Meer snackbenamingen
Redactie Onze Taal
In de ‘Snacktaal speciaal’ (juli/augustusnummer van Onze Taal) bracht Ubel Zuiderveld, hoofdredacteur van het vakblad Snackkoerier, de taal van het vet in kaart. Aan het eind stond een oproep om ‘volkse hoogstandjes aangaande de Nederlandse snackcultuur’ naar de redactie van Onze Taal op te sturen. Hieronder een selectie uit de tientallen reacties die wij ontvingen.
Allereerst de mooiste vondsten voor het bakje friet:
Patat jappenkak. ‘Patatje pindasaus.’ (Daan Wolber - IJsselstein)
Patat Mient-Jan Faber. ‘In mijn studententijd woonde ik in Amsterdam Oud-West. De patatboer in de straat wist de klanten tevreden te stellen met deze benaming. In welke tijd ik studeerde moge duidelijk zijn.’ (Ingrid Kwast - Amsterdam)
Patat ongesteld. ‘Er is niet veel voorstellingsvermogen nodig om te vermoeden dat er hier behoorlijk wat tomatenketchup aan te pas komt. Ik woon al veertig jaar in Utrecht, en heb deze patatvariant heel wat keren horen bezigen.’ (Cor Kronenberg - Utrecht)

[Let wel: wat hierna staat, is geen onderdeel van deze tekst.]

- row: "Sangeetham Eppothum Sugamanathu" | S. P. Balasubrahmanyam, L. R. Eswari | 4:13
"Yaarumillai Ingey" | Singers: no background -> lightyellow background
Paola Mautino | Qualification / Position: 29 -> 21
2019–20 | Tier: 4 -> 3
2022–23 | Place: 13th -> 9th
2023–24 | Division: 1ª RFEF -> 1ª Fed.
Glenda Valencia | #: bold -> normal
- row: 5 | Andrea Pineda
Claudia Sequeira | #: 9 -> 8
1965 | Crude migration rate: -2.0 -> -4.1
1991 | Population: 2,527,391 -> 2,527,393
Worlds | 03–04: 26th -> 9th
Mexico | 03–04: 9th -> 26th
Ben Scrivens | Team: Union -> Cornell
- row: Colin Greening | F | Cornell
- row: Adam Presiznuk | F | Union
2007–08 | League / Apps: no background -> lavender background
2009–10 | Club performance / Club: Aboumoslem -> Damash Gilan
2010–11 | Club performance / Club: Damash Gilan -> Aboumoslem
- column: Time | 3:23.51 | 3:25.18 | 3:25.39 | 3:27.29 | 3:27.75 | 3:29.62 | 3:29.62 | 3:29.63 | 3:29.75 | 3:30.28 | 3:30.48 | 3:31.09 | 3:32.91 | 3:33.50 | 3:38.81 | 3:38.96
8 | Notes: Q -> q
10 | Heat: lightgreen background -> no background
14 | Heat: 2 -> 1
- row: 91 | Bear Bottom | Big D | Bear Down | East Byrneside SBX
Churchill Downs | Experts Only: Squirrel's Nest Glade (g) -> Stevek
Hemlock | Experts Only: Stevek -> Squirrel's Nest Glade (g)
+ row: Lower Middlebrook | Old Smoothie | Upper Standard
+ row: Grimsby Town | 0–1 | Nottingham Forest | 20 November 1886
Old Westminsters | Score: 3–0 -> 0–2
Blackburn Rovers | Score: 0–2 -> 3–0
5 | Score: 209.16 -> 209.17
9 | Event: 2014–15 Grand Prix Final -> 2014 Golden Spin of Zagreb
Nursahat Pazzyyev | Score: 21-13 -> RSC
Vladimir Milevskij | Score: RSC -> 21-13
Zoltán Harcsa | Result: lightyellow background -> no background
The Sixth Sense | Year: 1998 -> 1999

Patat Vietnam. ‘Toen eind jaren tachtig de persoon vóór mij dit had besteld, begon de uitbater zonder blikken of blozen een bakje patat te bedekken met mayonaise, pindasaus, uitjes en piccalilly.’ (André van Dijk - Amsterdam)
Ook de frikandel leverde enkele tot de verbeelding sprekende benamingen op:
Berenlul met pus of trapleuning met zalf. ‘Eind jaren tachtig tijdens mijn studie in Eindhoven benamingen voor een frikandel met mayonaise.’ (Erik de Vries - Utrecht)
Broodje paal-pinda. ‘Broodje frikandel met satésaus in het Utrechtse studentenleven van begin jaren negentig.’ (Martijn Moree - Utrecht; ook zijn andere inzendingen werden rond die tijd in Utrechtse studentenkringen gebruikt.)
Open ruggetje. ‘Frikandel speciaal.’ (Martijn Moree - Utrecht); ‘Het “aupâh ruggetsjâh” wordt al jaren in de kantine van de Haagse PTT-Post gebruikt.’ (R.J. de Vogel - Leiden)
En voor de overige snacks:
Beschuitstuiter met zalf. ‘Ik hoorde ooit een man in onvervalst plat Haags hierom vragen. Deze omschrijving was voor de uitbater kennelijk duidelijk genoeg, want zonder verder te vragen serveerde hij een gehaktbal met mayonaise.’ (F. van der Nat - Rijswijk)
Biba's. ‘Bitterballen.’ (ir. Lennard Muilwijk - Wageningen)
Bruine pater. ‘Braadharing in het zuur; ongeveer vijftig jaar geleden in het zuiden van Limburg een geliefde hap bij de friettent.’ (Joseph Jongen - Nuenen)
Kattenreet. ‘Het omhulsel van een knakworst is aan beide uiteinden gedraaid en gesloten. De aanblik daarvan vertoont veel overeenkomst met het achterste van een kat.’ (Math Palmen - Heerlen)
Sjef en Lynn Quekel noteerden onder meer de volgende eigennamen van snackverkopende bedrijven in heel Nederland: Patatorama, In de vrolijke kroket, Culture de la friture, Friet à la Piet en Eet gezellig mee met Ramses II (met een afbeelding van friet-etende farao op de ruit). Mevrouw H. Schinkel uit Heiloo vult deze lijst aan met de Patatoloog. En welke activiteiten daar zoal plaatsvinden?
Broggelen. ‘Consumpties halen en opeten bij de “vetsmelter”.’ (Martijn Moree - Utrecht)
Een patatje beffen. ‘Het bakje naar de mond toe brengen omdat zich in de andere hand al een biertje bevindt.’ (Martijn Moree - Utrecht)
Een vetje snuiten. (Robert van Atten - Rotterdam)
Het vitamine-V-gehalte op peil brengen. ‘In mijn Wageningse studententijd, stond V voor “vet”. Variaties hierop waren vitamine A (alcohol) en N (nicotine).’ (ir. Lennard Muilwijk - Wageningen)
Ook namens Ubel Zuiderveld danken wij alle inzenders hartelijk voor hun bijdrage.